DEE and cartesian product form a monoid. In practice, if you have Date's relational summarize operator, you'd use DEE as your grouping relation to obtain grand-totals. There are many other examples where DEE is practically useful, e.g. in a functional setting with a binary join operator you'd get n-ary join = foldr join dee
"There are exactly two relations with no attributes, one with an empty tuple, and one without. In The Third Manifesto, Date and Darwen (somewhat) humorously name them TABLE_DEE and TABLE_DUM (respectively).
They are useful to the extent that they are the identity of a variety of relational operators, playing a roles equivalent to 1 and 0 in ordinary algebra."

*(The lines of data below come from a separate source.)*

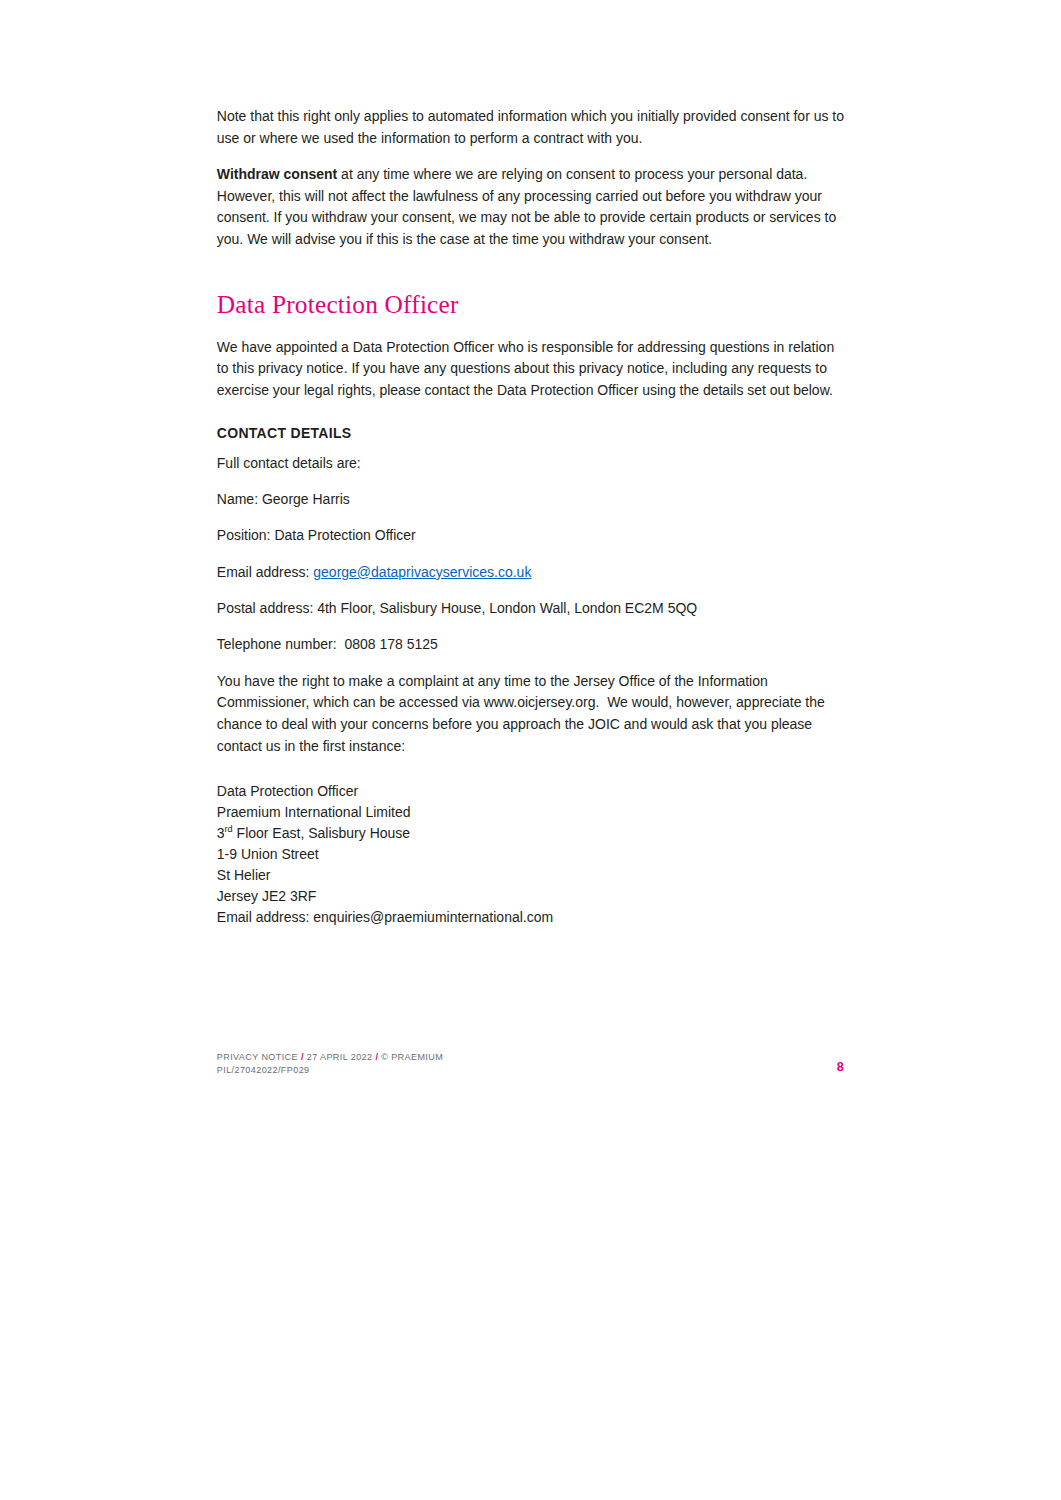Note that this right only applies to automated information which you initially provided consent for us to use or where we used the information to perform a contract with you.
Withdraw consent at any time where we are relying on consent to process your personal data. However, this will not affect the lawfulness of any processing carried out before you withdraw your consent. If you withdraw your consent, we may not be able to provide certain products or services to you. We will advise you if this is the case at the time you withdraw your consent.
Data Protection Officer
We have appointed a Data Protection Officer who is responsible for addressing questions in relation to this privacy notice. If you have any questions about this privacy notice, including any requests to exercise your legal rights, please contact the Data Protection Officer using the details set out below.
CONTACT DETAILS
Full contact details are:
Name: George Harris
Position: Data Protection Officer
Email address: george@dataprivacyservices.co.uk
Postal address: 4th Floor, Salisbury House, London Wall, London EC2M 5QQ
Telephone number: 0808 178 5125
You have the right to make a complaint at any time to the Jersey Office of the Information Commissioner, which can be accessed via www.oicjersey.org. We would, however, appreciate the chance to deal with your concerns before you approach the JOIC and would ask that you please contact us in the first instance:
Data Protection Officer
Praemium International Limited
3rd Floor East, Salisbury House
1-9 Union Street
St Helier
Jersey JE2 3RF
Email address: enquiries@praemiuminternational.com
PRIVACY NOTICE / 27 APRIL 2022 / © PRAEMIUM
PIL/27042022/FP029
8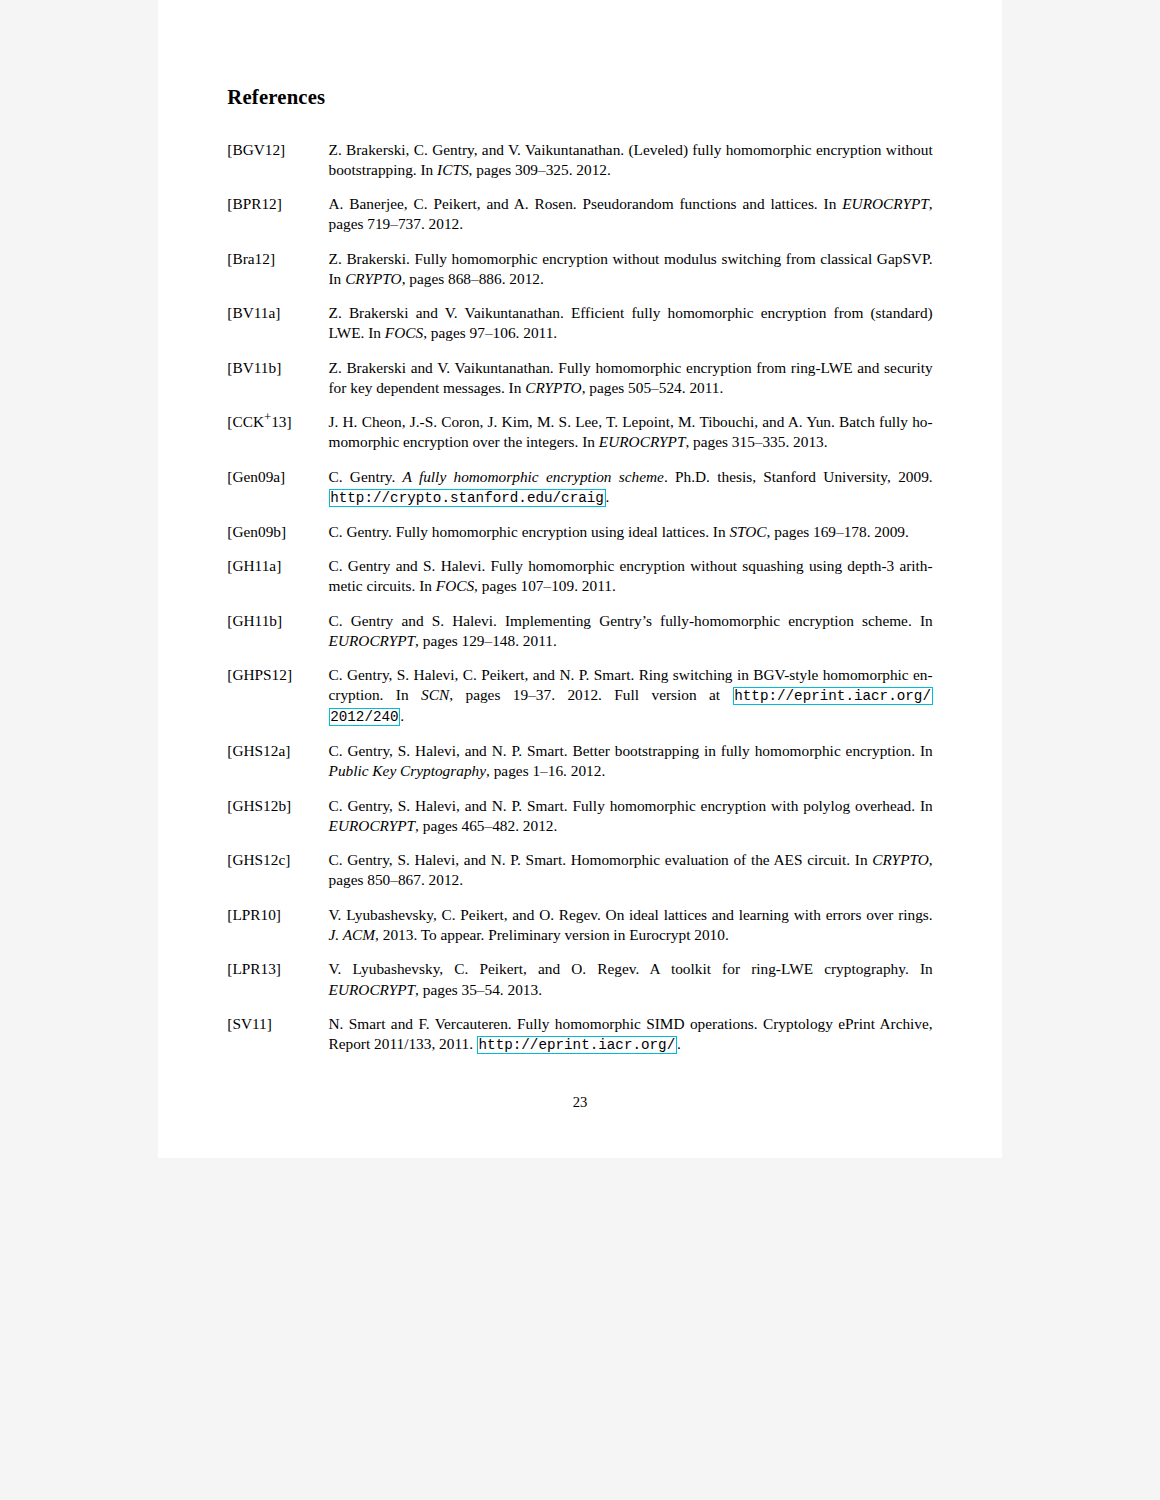References
[BGV12]
Z. Brakerski, C. Gentry, and V. Vaikuntanathan. (Leveled) fully homomorphic encryption without bootstrapping. In ICTS, pages 309–325. 2012.
[BPR12]
A. Banerjee, C. Peikert, and A. Rosen. Pseudorandom functions and lattices. In EUROCRYPT, pages 719–737. 2012.
[Bra12]
Z. Brakerski. Fully homomorphic encryption without modulus switching from classical GapSVP. In CRYPTO, pages 868–886. 2012.
[BV11a]
Z. Brakerski and V. Vaikuntanathan. Efficient fully homomorphic encryption from (standard) LWE. In FOCS, pages 97–106. 2011.
[BV11b]
Z. Brakerski and V. Vaikuntanathan. Fully homomorphic encryption from ring-LWE and security for key dependent messages. In CRYPTO, pages 505–524. 2011.
[CCK+13]
J. H. Cheon, J.-S. Coron, J. Kim, M. S. Lee, T. Lepoint, M. Tibouchi, and A. Yun. Batch fully homomorphic encryption over the integers. In EUROCRYPT, pages 315–335. 2013.
[Gen09a]
C. Gentry. A fully homomorphic encryption scheme. Ph.D. thesis, Stanford University, 2009. http://crypto.stanford.edu/craig.
[Gen09b]
C. Gentry. Fully homomorphic encryption using ideal lattices. In STOC, pages 169–178. 2009.
[GH11a]
C. Gentry and S. Halevi. Fully homomorphic encryption without squashing using depth-3 arithmetic circuits. In FOCS, pages 107–109. 2011.
[GH11b]
C. Gentry and S. Halevi. Implementing Gentry’s fully-homomorphic encryption scheme. In EUROCRYPT, pages 129–148. 2011.
[GHPS12]
C. Gentry, S. Halevi, C. Peikert, and N. P. Smart. Ring switching in BGV-style homomorphic encryption. In SCN, pages 19–37. 2012. Full version at http://eprint.iacr.org/ 2012/240.
[GHS12a]
C. Gentry, S. Halevi, and N. P. Smart. Better bootstrapping in fully homomorphic encryption. In Public Key Cryptography, pages 1–16. 2012.
[GHS12b]
C. Gentry, S. Halevi, and N. P. Smart. Fully homomorphic encryption with polylog overhead. In EUROCRYPT, pages 465–482. 2012.
[GHS12c]
C. Gentry, S. Halevi, and N. P. Smart. Homomorphic evaluation of the AES circuit. In CRYPTO, pages 850–867. 2012.
[LPR10]
V. Lyubashevsky, C. Peikert, and O. Regev. On ideal lattices and learning with errors over rings. J. ACM, 2013. To appear. Preliminary version in Eurocrypt 2010.
[LPR13]
V. Lyubashevsky, C. Peikert, and O. Regev. A toolkit for ring-LWE cryptography. In EUROCRYPT, pages 35–54. 2013.
[SV11]
N. Smart and F. Vercauteren. Fully homomorphic SIMD operations. Cryptology ePrint Archive, Report 2011/133, 2011. http://eprint.iacr.org/.
23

And of course they also play the role of "TRUE" and "FALSE" in boolean algebra. Meaning that they are useful when propositions such as "The shop is open" and "The alarm is set" are to be represented in a database.
A consequence of this is that they can also be usefully employed in any expression of the relational algebra for their properties of "acting as an IF/ELSE" : joining to TABLE_DUM means retaining no tuples at all from the other argument, joining to TABLE_DEE means retaining them all. So joining R to a relvar S which can be equal to either TABLE_DEE or TABLE_DUM, is the RA equivalent of "if S then R else FI", with FI standing for the empty relation.
Hm. So the lack of "real-world examples" got to me, and I tried my best. Perhaps surprisingly, I got half way there!
cjs=> CREATE TABLE D ();
CREATE TABLE
cjs=> SELECT COUNT (*) FROM D;
count
-------
0
(1 row)
cjs=> INSERT INTO D () VALUES ();
ERROR: syntax error at or near ")"
LINE 1: INSERT INTO D () VALUES ();
A table with a single column would make sense as a simple lookup. Let's say you have a list of strings you want to filter against for user inputed text. That table would store the words you would want to filter out.
It is difficult to see utility of TABLE_DEE and TABLE_DUM from SQL Database perspective. After all it is not guaranteed that your favorite db vendor allows you creating one or the other.
It is also difficult to see utility of TABLE_DEE and TABLE_DUM in relational algebra. One have to look beyond that. To get you a flavor how these constants can come alive consider relational algebra put into proper mathematical shape, that is as close as it is possible to Boolean algebra. D&D Algebra A is a step in this direction. Then, one can express classic relational algebra operations via more fundamental ones and those two constants become really handy.